“Termination Shock” is not just a sci-fi thriller, it’s also considered a “climate thriller” and “techno-thriller,” revolving around the issue of global warming and climate change in the not-so-distant future.
Author Neal Stephenson, based in Seattle, sets the more than 700-page novel in Texas with a cast of characters ranging from the Queen of the Netherlands to a Texas cowboy. Stephenson will speak as part of a Wisconsin Book Festival event later this month.
Q: What type of research, or where did you have to go intellectually or creatively, to picture the world you describe in “Termination Shock”?

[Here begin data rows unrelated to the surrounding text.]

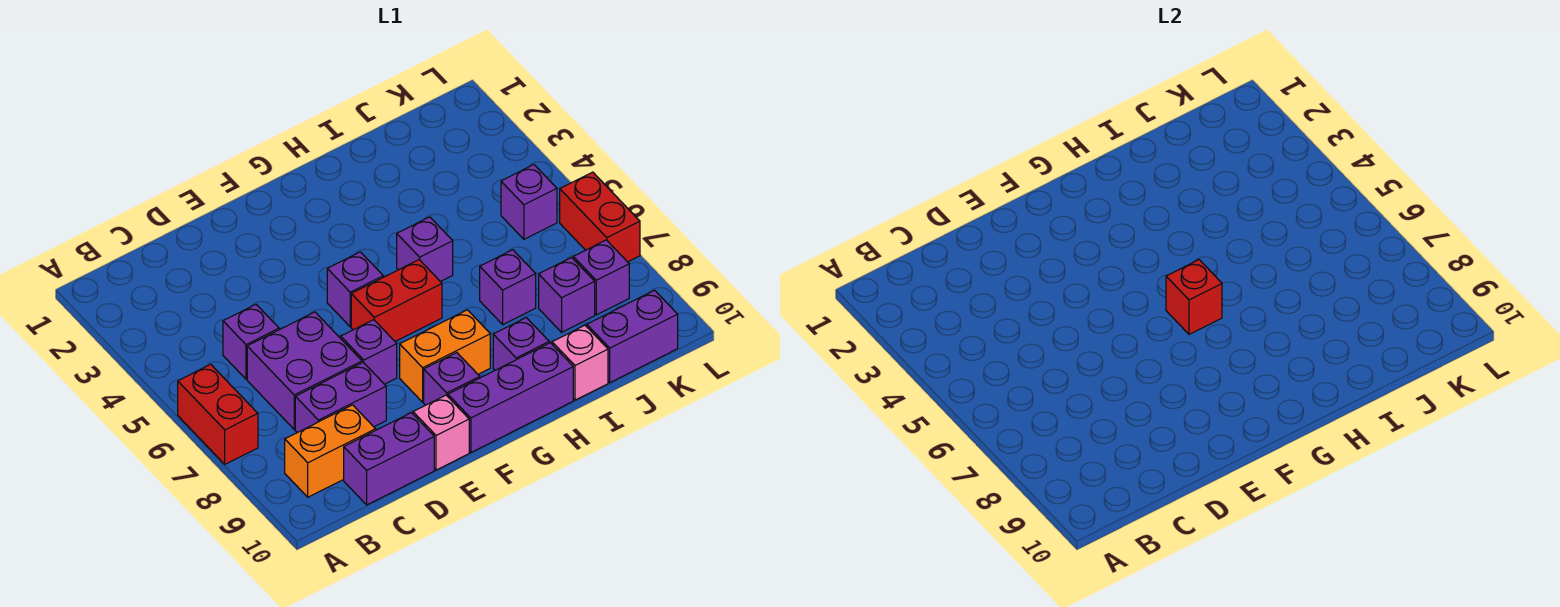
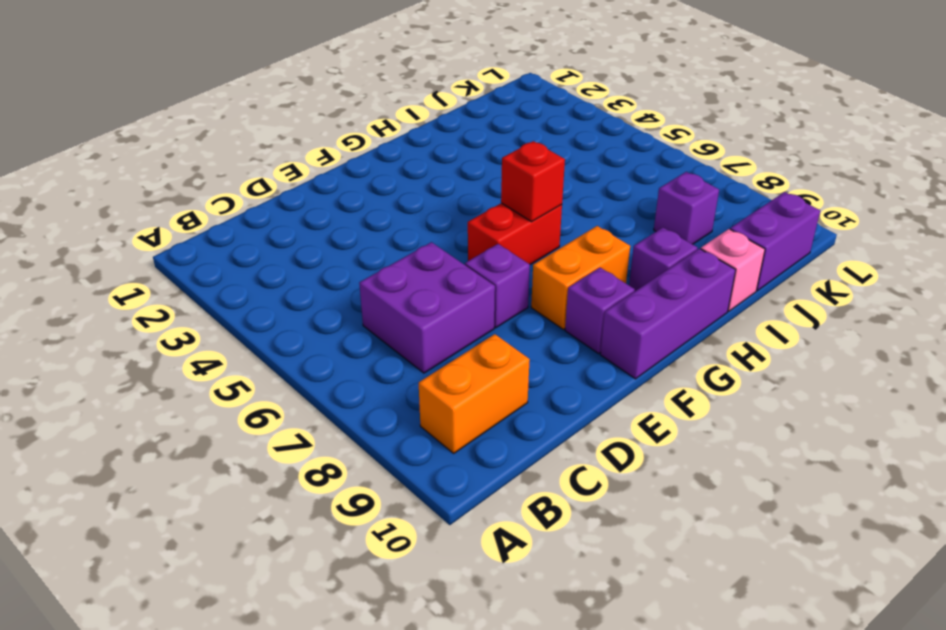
none -> red 1x2 brick [178,364,258,464]
none -> purple 1x1 brick [223,305,279,379]
none -> purple 1x2 brick [295,362,386,433]

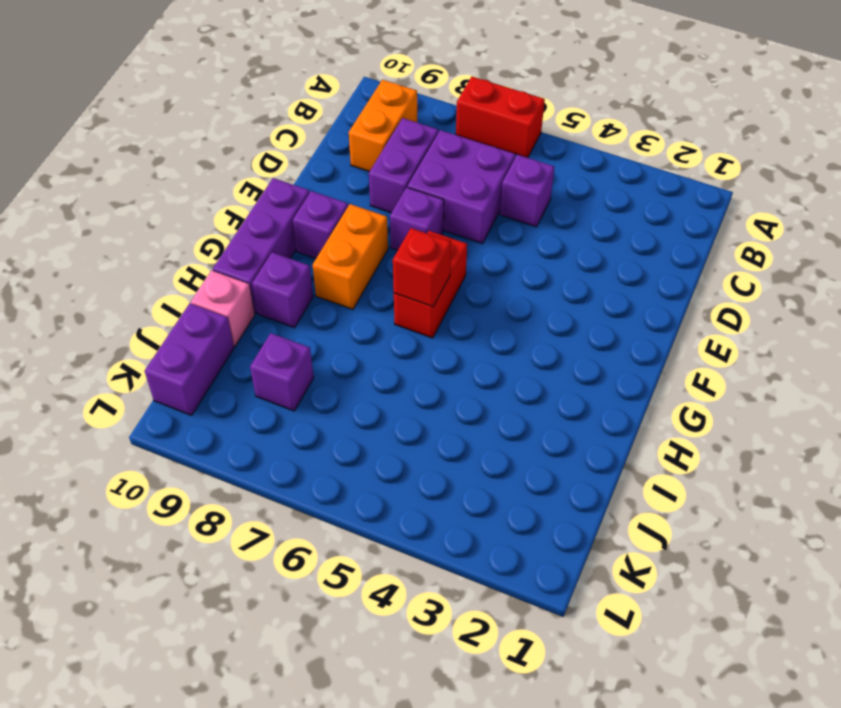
none -> purple 1x2 brick [344,413,434,505]
none -> pink 1x1 brick [413,395,469,470]
none -> purple 1x1 brick [327,252,383,327]

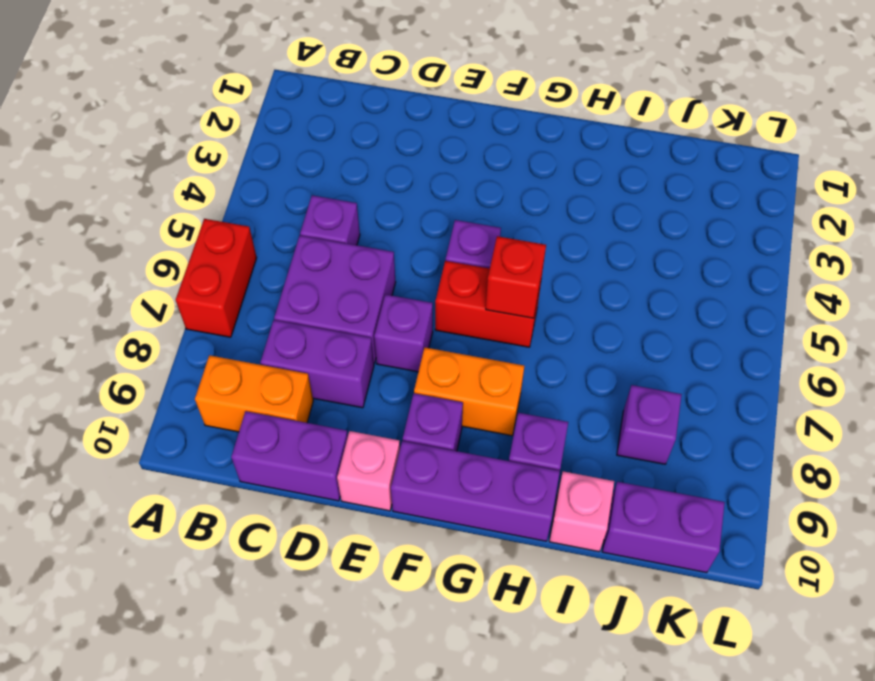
none -> purple 1x1 brick [397,217,453,282]
none -> purple 1x1 brick [480,250,536,324]
none -> purple 1x1 brick [501,165,557,239]

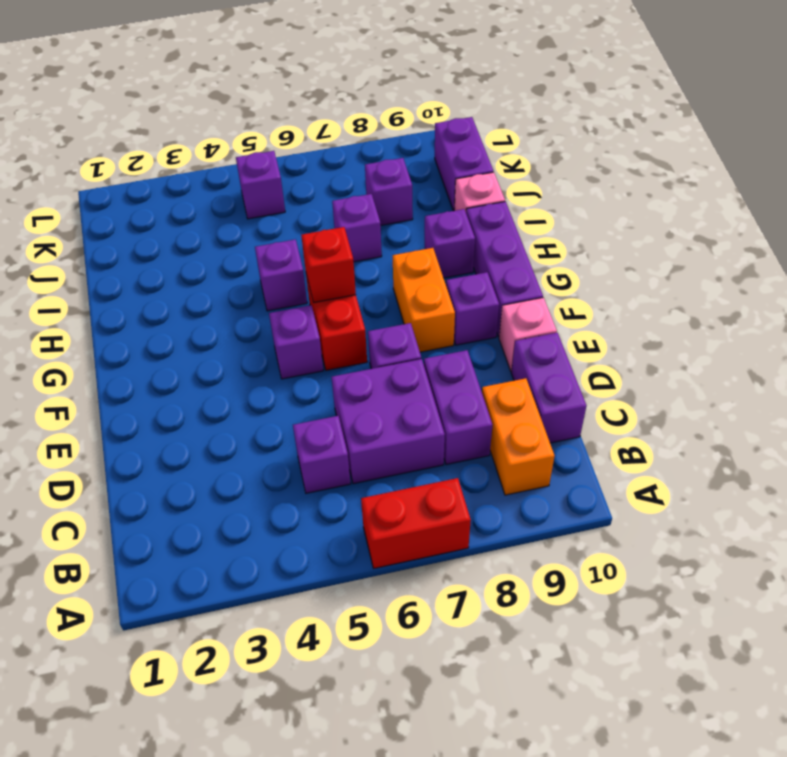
none -> purple 1x1 brick [573,240,629,315]
none -> red 1x2 brick [560,172,640,262]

A: It was very interesting because of COVID. I had a program of places I wanted to visit because of this book and I was able to hit a few of them in 2019 because the project was getting started. But then COVID just made it impossible to travel to some of the places I wanted to go. And that kind of ended up feeding back into the story of the book. I ended up crossing some of the locations off my list and making other decisions.
Q: COVID seems to play a small but consistent part throughout the book — multiple variants and mentions of deaths. How did you decide how large of a roll to give the virus?
A: I sort of went back and forth on that a little bit. At the very beginning of (writing) the book (it was) pre-COVID, no one had heard of it. It started to take on a bigger role as I was working on the book in 2020, but as time went on I felt that I was sort of over-doing and beating a dead horse in a certain sense. Not that it’s not hugely important, I didn’t feel as though it was adding anything that people didn’t already know. The main way it informs the book now, it’s a thing that happened to some of the characters. One character loses a spouse, another character who participated in relief efforts for COVID patients and got the disease himself and lost his sense of smell. I think that’s a reasonable and accurate response to how people will (view the virus) five to 10 years down the road.